Dr. Porges has published more than 300 peer-reviewed papers across a wide array of disciplines. He’s also the author of several books including The Polyvagal Theory: Neurophysiological foundations of Emotions, Attachment, Communication, and Self-regulation.

Dr. Bruce Perry is the Principal of the Neurosequential Network, Senior Fellow of The ChildTrauma Academy, and a Professor (Adjunct) in the Departments of Psychiatry and Behavioral Sciences at the Feinberg School of Medicine at Northwestern University in Chicago and the School of Allied Health at La Trobe University in Melbourne, Australia. From 1993 to 2001 he was the Thomas S. Trammell Research Professor of Psychiatry at Baylor College of Medicine and chief of psychiatry at Texas Children's Hospital.

He’s one of the world’s leading experts on the impact of trauma in childhood, and his work on the impact of abuse, neglect, and trauma on the developing brain has impacted clinical practice, programs, and policy across the world. His work has been instrumental in describing how traumatic events in childhood change the biology of the brain.

Dr. Perry's most recent book, What Happened to You? Conversations on Trauma, Resilience, and Healing, co-authored with Oprah Winfrey, was released earlier this year. Dr. Perry is also the author, with Maia Szalavitz, of The Boy Who Was Raised As A Dog, a bestselling book based on his work with maltreated children, and Born For Love: Why Empathy is Essential and Endangered. Additionally, he’s authored more than 300 journal articles and book chapters and has been the recipient of a variety of professional awards.

Dr. Allison Briscoe-Smith is a child clinical psychologist who specializes in trauma and issues of race.
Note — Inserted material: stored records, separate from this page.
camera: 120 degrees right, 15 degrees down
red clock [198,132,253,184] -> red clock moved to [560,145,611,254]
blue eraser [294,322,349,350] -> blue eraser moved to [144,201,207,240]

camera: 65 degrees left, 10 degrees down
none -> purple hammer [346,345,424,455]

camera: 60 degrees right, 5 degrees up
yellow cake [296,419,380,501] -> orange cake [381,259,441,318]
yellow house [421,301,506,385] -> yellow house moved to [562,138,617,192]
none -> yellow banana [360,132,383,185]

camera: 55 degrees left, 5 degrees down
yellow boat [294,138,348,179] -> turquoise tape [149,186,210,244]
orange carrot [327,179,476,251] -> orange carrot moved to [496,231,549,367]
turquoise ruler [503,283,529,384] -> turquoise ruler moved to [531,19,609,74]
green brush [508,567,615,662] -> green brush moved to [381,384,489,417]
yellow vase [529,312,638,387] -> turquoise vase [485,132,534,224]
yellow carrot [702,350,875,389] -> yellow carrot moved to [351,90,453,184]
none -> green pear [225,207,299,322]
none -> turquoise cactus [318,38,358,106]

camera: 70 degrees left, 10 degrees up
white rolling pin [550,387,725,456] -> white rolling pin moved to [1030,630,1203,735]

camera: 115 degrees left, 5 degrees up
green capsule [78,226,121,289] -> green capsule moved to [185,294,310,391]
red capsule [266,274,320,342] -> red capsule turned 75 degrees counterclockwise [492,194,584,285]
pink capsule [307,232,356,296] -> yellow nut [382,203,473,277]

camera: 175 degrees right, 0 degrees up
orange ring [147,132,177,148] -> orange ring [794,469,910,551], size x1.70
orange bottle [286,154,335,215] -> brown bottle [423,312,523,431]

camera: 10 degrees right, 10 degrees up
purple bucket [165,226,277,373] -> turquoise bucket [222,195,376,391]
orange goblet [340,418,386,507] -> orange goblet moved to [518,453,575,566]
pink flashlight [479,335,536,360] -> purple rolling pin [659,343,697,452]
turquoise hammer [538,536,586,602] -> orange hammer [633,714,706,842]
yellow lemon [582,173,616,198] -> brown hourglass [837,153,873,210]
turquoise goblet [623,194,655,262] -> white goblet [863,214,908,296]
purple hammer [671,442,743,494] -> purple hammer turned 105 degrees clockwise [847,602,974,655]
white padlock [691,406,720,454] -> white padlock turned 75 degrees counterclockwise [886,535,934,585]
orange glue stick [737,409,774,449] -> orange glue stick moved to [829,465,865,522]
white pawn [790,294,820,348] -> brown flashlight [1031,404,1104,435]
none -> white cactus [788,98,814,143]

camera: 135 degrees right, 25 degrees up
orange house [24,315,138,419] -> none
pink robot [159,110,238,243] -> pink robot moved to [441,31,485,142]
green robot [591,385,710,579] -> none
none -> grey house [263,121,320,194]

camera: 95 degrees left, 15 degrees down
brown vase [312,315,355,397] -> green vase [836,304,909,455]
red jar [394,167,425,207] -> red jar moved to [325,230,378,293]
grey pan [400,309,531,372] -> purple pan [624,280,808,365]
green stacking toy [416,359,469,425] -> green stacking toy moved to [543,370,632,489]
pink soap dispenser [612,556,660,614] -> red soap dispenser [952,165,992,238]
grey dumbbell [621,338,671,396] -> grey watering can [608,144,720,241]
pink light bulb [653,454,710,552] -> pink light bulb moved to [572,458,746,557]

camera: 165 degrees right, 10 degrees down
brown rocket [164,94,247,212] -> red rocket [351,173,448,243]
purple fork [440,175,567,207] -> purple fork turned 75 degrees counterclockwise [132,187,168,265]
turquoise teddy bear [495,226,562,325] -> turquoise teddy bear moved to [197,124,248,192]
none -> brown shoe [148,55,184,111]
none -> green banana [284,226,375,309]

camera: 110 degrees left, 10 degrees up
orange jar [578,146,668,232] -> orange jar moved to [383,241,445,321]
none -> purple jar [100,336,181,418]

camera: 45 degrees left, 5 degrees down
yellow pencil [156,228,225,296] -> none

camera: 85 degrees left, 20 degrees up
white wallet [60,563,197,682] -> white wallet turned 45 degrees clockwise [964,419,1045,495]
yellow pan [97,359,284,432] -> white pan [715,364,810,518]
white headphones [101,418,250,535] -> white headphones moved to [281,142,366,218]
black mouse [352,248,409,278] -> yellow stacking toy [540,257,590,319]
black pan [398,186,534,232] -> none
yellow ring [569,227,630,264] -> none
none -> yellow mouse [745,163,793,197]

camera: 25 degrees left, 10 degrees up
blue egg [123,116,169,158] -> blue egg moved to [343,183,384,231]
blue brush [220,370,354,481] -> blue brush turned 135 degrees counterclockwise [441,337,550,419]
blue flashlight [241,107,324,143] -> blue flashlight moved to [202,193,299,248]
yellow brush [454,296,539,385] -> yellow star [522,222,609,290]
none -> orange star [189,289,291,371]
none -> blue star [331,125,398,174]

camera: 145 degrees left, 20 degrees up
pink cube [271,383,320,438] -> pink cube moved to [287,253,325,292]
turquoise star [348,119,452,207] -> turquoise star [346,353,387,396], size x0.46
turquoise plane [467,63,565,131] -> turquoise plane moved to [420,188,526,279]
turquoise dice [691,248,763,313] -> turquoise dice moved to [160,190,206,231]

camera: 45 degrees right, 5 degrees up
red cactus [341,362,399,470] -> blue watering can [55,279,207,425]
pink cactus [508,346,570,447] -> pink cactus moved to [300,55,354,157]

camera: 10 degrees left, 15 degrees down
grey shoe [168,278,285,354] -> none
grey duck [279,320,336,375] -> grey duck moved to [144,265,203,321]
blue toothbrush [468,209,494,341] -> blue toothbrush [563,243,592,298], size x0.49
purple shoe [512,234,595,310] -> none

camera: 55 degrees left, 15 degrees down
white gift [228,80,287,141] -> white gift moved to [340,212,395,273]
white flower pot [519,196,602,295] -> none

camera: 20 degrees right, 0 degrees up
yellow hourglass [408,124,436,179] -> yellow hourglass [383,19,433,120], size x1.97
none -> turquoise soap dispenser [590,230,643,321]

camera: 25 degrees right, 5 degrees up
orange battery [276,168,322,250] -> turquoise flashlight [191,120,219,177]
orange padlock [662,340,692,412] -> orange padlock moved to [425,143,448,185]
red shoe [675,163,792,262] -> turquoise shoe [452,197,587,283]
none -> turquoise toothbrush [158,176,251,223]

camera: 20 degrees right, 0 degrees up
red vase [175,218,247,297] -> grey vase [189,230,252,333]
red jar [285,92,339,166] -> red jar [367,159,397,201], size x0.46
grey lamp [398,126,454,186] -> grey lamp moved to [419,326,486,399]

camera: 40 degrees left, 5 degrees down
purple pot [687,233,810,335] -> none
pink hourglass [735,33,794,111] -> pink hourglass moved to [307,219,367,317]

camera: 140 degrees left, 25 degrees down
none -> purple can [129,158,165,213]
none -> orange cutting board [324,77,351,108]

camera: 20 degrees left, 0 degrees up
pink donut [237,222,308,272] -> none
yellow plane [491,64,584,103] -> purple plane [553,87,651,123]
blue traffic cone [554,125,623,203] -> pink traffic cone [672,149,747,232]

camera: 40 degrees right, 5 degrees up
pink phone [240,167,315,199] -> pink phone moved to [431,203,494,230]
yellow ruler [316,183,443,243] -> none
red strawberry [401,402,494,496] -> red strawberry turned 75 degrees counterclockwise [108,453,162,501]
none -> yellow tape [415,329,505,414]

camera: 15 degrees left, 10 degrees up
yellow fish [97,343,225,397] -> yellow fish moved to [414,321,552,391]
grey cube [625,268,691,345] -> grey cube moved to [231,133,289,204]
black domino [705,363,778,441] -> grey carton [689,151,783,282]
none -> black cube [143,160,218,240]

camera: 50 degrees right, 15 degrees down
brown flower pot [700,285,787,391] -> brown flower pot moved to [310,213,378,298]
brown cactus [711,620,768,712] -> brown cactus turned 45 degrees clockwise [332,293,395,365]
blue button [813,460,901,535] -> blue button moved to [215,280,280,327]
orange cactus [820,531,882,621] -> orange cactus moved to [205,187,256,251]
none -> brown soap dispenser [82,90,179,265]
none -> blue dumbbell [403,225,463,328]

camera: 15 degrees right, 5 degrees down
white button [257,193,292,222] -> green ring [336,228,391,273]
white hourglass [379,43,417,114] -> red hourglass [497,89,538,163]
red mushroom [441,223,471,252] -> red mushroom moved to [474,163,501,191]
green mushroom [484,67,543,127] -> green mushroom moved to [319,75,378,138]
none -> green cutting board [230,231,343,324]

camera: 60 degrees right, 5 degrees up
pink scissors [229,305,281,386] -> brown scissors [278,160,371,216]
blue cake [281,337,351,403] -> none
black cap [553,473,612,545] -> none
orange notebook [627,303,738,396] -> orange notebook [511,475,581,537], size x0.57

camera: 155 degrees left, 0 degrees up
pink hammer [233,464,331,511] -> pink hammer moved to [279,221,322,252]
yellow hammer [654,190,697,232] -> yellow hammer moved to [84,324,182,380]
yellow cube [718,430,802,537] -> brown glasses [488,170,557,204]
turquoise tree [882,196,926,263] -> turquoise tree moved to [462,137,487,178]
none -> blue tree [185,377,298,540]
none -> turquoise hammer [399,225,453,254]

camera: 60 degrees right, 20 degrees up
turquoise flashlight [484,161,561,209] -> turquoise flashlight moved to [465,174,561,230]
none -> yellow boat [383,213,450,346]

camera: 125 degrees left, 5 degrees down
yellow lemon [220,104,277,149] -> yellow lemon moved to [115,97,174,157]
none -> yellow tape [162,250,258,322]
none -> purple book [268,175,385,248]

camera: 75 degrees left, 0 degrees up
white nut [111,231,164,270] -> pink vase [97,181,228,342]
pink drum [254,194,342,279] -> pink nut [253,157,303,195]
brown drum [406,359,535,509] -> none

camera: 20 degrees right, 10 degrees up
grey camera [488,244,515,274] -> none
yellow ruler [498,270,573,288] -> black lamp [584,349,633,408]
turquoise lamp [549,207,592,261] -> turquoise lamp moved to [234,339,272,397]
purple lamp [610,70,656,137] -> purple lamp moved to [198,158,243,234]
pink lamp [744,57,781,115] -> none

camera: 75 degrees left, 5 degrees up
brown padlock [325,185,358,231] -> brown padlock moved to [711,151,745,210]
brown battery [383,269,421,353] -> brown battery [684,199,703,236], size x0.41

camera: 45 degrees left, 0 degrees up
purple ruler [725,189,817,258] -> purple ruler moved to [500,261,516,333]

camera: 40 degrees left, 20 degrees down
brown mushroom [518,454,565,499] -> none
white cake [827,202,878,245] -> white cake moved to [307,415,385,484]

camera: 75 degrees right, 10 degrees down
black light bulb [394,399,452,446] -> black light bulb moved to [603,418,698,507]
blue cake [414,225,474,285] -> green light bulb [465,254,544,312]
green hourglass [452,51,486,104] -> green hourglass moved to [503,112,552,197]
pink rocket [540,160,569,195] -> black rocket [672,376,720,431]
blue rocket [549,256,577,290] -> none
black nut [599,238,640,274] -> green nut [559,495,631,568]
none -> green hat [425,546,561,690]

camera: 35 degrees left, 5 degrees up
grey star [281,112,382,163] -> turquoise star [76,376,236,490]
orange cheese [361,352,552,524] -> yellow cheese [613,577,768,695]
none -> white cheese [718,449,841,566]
She earned her undergraduate degree from Harvard and then received her Ph.D. in clinical psychology from the University of California, Berkeley. She performed postdoctoral work at the University of California San Francisco/San Francisco General Hospital. She has combined her love of teaching and advocacy by serving as a professor and by directing mental health programs for children experiencing trauma, homelessness, or foster care.

Dr. Briscoe-Smith is also a senior fellow of Berkeley’s Greater Good Science Center and is both a professor and the Director of Diversity, Equity, and Inclusion at the Wright Institute. She provides consultation and training to nonprofits and schools on how to support trauma-informed practices and cultural accountability.

Sharon Salzberg is a world-renowned teacher and New York Times bestselling author. She is widely considered one of the most influential individuals in bringing mindfulness practices to the West, and co-founded the Insight Meditation Society in Barre, Massachusetts alongside Jack Kornfield and Joseph Goldstein. Sharon has been a student of Dipa Ma, Anagarika Munindra, and Sayadaw U Pandita alongside other masters.

Sharon has authored 10 books, and is the host of the fantastic Metta Hour podcast. She was a contributing editor of Oprah’s O Magazine, had her work featured in Time and on NPR, and contributed to panels alongside the Dalai Lama.